Occidental also recently signed a 25-year agreement with fertilizer maker CF Industries (CF 0.53%) to store 2.3 million metric tons of carbon dioxide per year at its Pelican Sequestration Hub in Louisiana. This agreement will support a low-carbon ammonia production facility that CF Industries and its joint venture partners are building in Louisiana.
ExxonMobil signed two similar agreements with CF Industries in recent years. Last year, it agreed to transport and permanently store 500,000 metric tons per year of carbon dioxide captured at a complex in Mississippi, which will reduce the site's emissions by 50%. In 2022, Exxon signed a landmark commercial agreement with CF Industries to store up to 2 million tonnes per year from a facility in Louisiana.
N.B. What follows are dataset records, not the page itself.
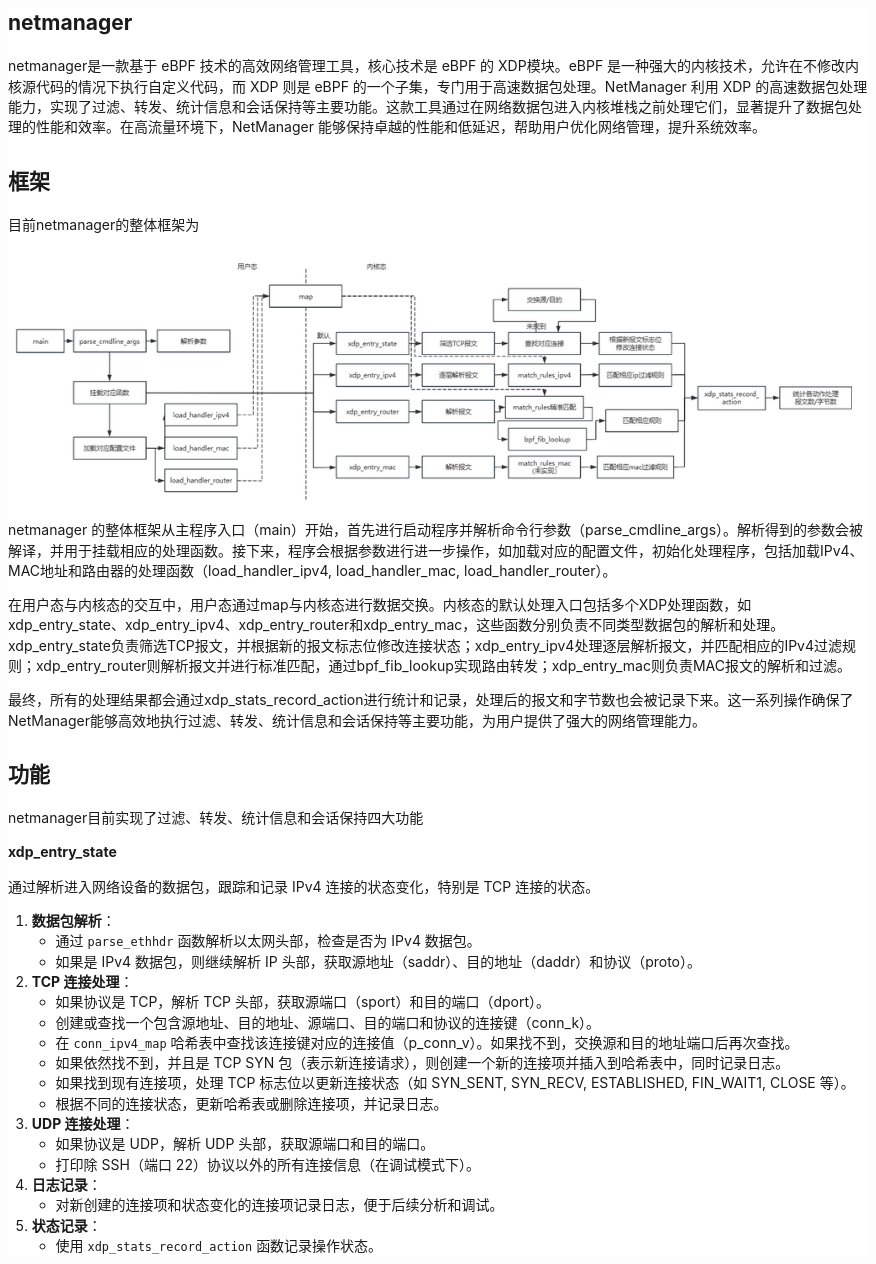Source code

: ## netmanager

netmanager是一款基于 eBPF 技术的高效网络管理工具，核心技术是 eBPF 的 XDP模块。eBPF 是一种强大的内核技术，允许在不修改内核源代码的情况下执行自定义代码，而 XDP 则是 eBPF 的一个子集，专门用于高速数据包处理。NetManager 利用 XDP 的高速数据包处理能力，实现了过滤、转发、统计信息和会话保持等主要功能。这款工具通过在网络数据包进入内核堆栈之前处理它们，显著提升了数据包处理的性能和效率。在高流量环境下，NetManager 能够保持卓越的性能和低延迟，帮助用户优化网络管理，提升系统效率。

## 框架

目前netmanager的整体框架为

![image-20240711091259144](./pic/net_manager1.png)



netmanager 的整体框架从主程序入口（main）开始，首先进行启动程序并解析命令行参数（parse_cmdline_args）。解析得到的参数会被解译，并用于挂载相应的处理函数。接下来，程序会根据参数进行进一步操作，如加载对应的配置文件，初始化处理程序，包括加载IPv4、MAC地址和路由器的处理函数（load_handler_ipv4, load_handler_mac, load_handler_router）。

在用户态与内核态的交互中，用户态通过map与内核态进行数据交换。内核态的默认处理入口包括多个XDP处理函数，如xdp_entry_state、xdp_entry_ipv4、xdp_entry_router和xdp_entry_mac，这些函数分别负责不同类型数据包的解析和处理。xdp_entry_state负责筛选TCP报文，并根据新的报文标志位修改连接状态；xdp_entry_ipv4处理逐层解析报文，并匹配相应的IPv4过滤规则；xdp_entry_router则解析报文并进行标准匹配，通过bpf_fib_lookup实现路由转发；xdp_entry_mac则负责MAC报文的解析和过滤。

最终，所有的处理结果都会通过xdp_stats_record_action进行统计和记录，处理后的报文和字节数也会被记录下来。这一系列操作确保了NetManager能够高效地执行过滤、转发、统计信息和会话保持等主要功能，为用户提供了强大的网络管理能力。

## 功能

netmanager目前实现了过滤、转发、统计信息和会话保持四大功能

**xdp_entry_state**

通过解析进入网络设备的数据包，跟踪和记录 IPv4 连接的状态变化，特别是 TCP 连接的状态。

1. **数据包解析**：
   - 通过 `parse_ethhdr` 函数解析以太网头部，检查是否为 IPv4 数据包。
   - 如果是 IPv4 数据包，则继续解析 IP 头部，获取源地址（saddr）、目的地址（daddr）和协议（proto）。
2. **TCP 连接处理**：
   - 如果协议是 TCP，解析 TCP 头部，获取源端口（sport）和目的端口（dport）。
   - 创建或查找一个包含源地址、目的地址、源端口、目的端口和协议的连接键（conn_k）。
   - 在 `conn_ipv4_map` 哈希表中查找该连接键对应的连接值（p_conn_v）。如果找不到，交换源和目的地址端口后再次查找。
   - 如果依然找不到，并且是 TCP SYN 包（表示新连接请求），则创建一个新的连接项并插入到哈希表中，同时记录日志。
   - 如果找到现有连接项，处理 TCP 标志位以更新连接状态（如 SYN_SENT, SYN_RECV, ESTABLISHED, FIN_WAIT1, CLOSE 等）。
   - 根据不同的连接状态，更新哈希表或删除连接项，并记录日志。
3. **UDP 连接处理**：
   - 如果协议是 UDP，解析 UDP 头部，获取源端口和目的端口。
   - 打印除 SSH（端口 22）协议以外的所有连接信息（在调试模式下）。
4. **日志记录**：
   - 对新创建的连接项和状态变化的连接项记录日志，便于后续分析和调试。
5. **状态记录**：
   - 使用 `xdp_stats_record_action` 函数记录操作状态。
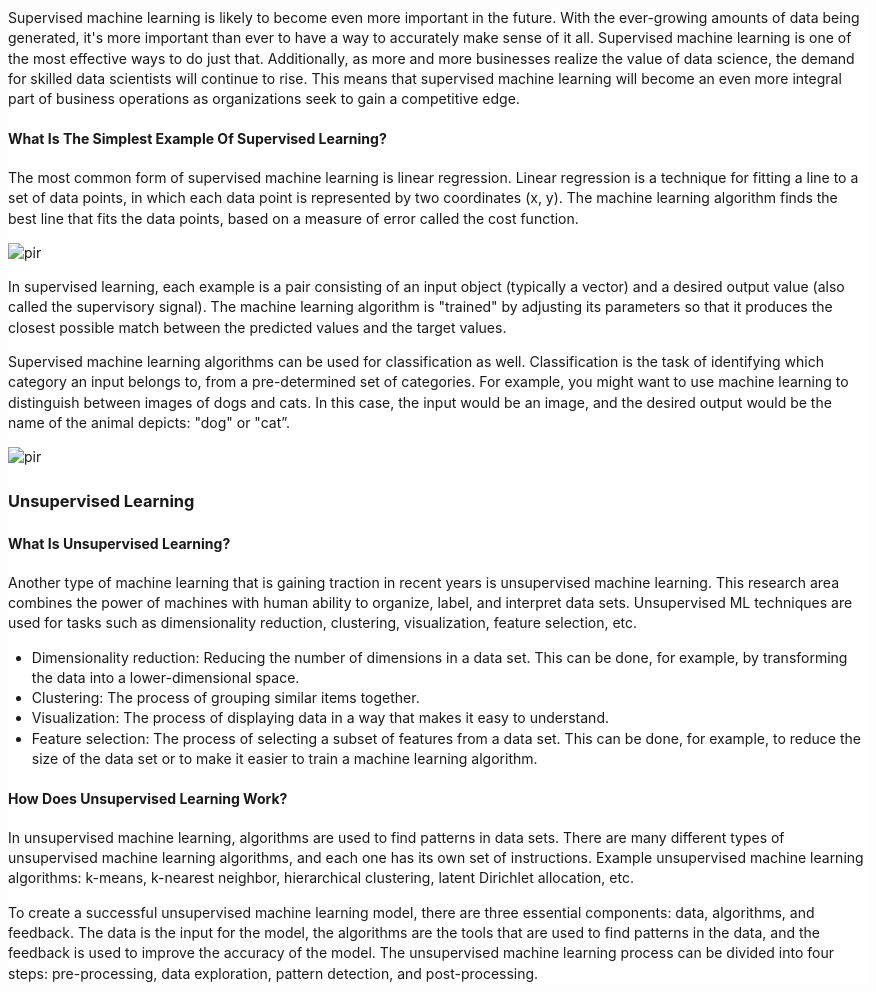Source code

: Supervised machine learning is likely to become even more important in the future. With the ever-growing amounts of data being generated, it's more important than ever to have a way to accurately make sense of it all. Supervised machine learning is one of the most effective ways to do just that. Additionally, as more and more businesses realize the value of data science, the demand for skilled data scientists will continue to rise. This means that supervised machine learning will become an even more integral part of business operations as organizations seek to gain a competitive edge.

#### What Is The Simplest Example Of Supervised Learning?

The most common form of supervised machine learning is linear regression. Linear regression is a technique for fitting a line to a set of data points, in which each data point is represented by two coordinates (x, y). The machine learning algorithm finds the best line that fits the data points, based on a measure of error called the cost function.

<p style={{textAlign: 'center'}}><img src="https://files.seeedstudio.com/wiki/HarvardKit/4.png" alt="pir" width="600" height="auto"/></p>

In supervised learning, each example is a pair consisting of an input object (typically a vector) and a desired output value (also called the supervisory signal). The machine learning algorithm is "trained" by adjusting its parameters so that it produces the closest possible match between the predicted values and the target values.

Supervised machine learning algorithms can be used for classification as well. Classification is the task of identifying which category an input belongs to, from a pre-determined set of categories. For example, you might want to use machine learning to distinguish between images of dogs and cats. In this case, the input would be an image, and the desired output would be the name of the animal depicts: "dog" or "cat”.

<p style={{textAlign: 'center'}}><img src="https://files.seeedstudio.com/wiki/HarvardKit/2.png" alt="pir" width="600" height="auto"/></p>

### Unsupervised Learning

#### What Is Unsupervised Learning?

Another type of machine learning that is gaining traction in recent years is unsupervised machine learning. This research area combines the power of machines with human ability to organize, label, and interpret data sets. Unsupervised ML techniques are used for tasks such as dimensionality reduction, clustering, visualization, feature selection, etc.

- Dimensionality reduction: Reducing the number of dimensions in a data set. This can be done, for example, by transforming the data into a lower-dimensional space.
- Clustering: The process of grouping similar items together.
- Visualization: The process of displaying data in a way that makes it easy to understand.
- Feature selection: The process of selecting a subset of features from a data set. This can be done, for example, to reduce the size of the data set or to make it easier to train a machine learning algorithm.

#### How Does Unsupervised Learning Work?

In unsupervised machine learning, algorithms are used to find patterns in data sets. There are many different types of unsupervised machine learning algorithms, and each one has its own set of instructions. Example unsupervised machine learning algorithms: k-means, k-nearest neighbor, hierarchical clustering, latent Dirichlet allocation, etc.

To create a successful unsupervised machine learning model, there are three essential components: data, algorithms, and feedback. The data is the input for the model, the algorithms are the tools that are used to find patterns in the data, and the feedback is used to improve the accuracy of the model. The unsupervised machine learning process can be divided into four steps: pre-processing, data exploration, pattern detection, and post-processing.
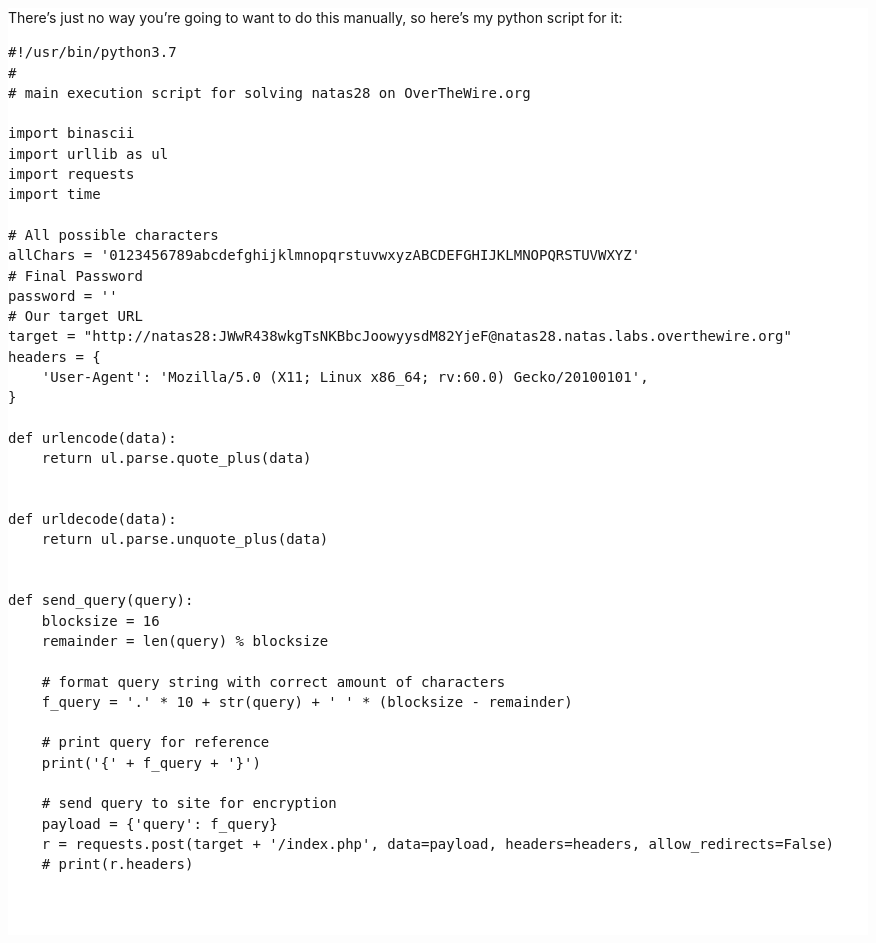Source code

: There&#8217;s just no way you&#8217;re going to want to do this manually, so here&#8217;s my python script for it:

<pre class="lang:python decode:true">#!/usr/bin/python3.7
#
# main execution script for solving natas28 on OverTheWire.org

import binascii
import urllib as ul
import requests
import time

# All possible characters
allChars = '0123456789abcdefghijklmnopqrstuvwxyzABCDEFGHIJKLMNOPQRSTUVWXYZ'
# Final Password
password = ''
# Our target URL
target = "http://natas28:JWwR438wkgTsNKBbcJoowyysdM82YjeF@natas28.natas.labs.overthewire.org"
headers = {
    'User-Agent': 'Mozilla/5.0 (X11; Linux x86_64; rv:60.0) Gecko/20100101',
}

def urlencode(data):
    return ul.parse.quote_plus(data)


def urldecode(data):
    return ul.parse.unquote_plus(data)


def send_query(query):
    blocksize = 16
    remainder = len(query) % blocksize

    # format query string with correct amount of characters
    f_query = '.' * 10 + str(query) + ' ' * (blocksize - remainder)

    # print query for reference
    print('{' + f_query + '}')

    # send query to site for encryption
    payload = {'query': f_query}
    r = requests.post(target + '/index.php', data=payload, headers=headers, allow_redirects=False)
    # print(r.headers)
CF Industries is one of six commercial customers Exxon has lined up in recent years, representing 16 million tons of carbon dioxide per year.
Occidental and Exxon believe these commercial agreements are only the beginning. Occidental thinks it could eventually make as much in earnings and cash flow from CCS as it currently does from oil and gas. Meanwhile, Exxon believes CCS could be a multibillion-dollar business for the company. Furthermore, given the long-term contracted nature of its CCS projects, the technology will help reduce its earnings volatility in the future.
Slowly taking steps toward capturing a potentially massive opportunity
Occidental Petroleum continues to make progress in growing its CCS platform. It's working on lining up funding partners such as XRG and agreements to commercialize its DAC facilities and sequestration hubs. This strategy could create a lot of value for investors in the future if CCS grows as big as the company believes it will become. It makes Occidental a more compelling long-term investment opportunity in the oil patch.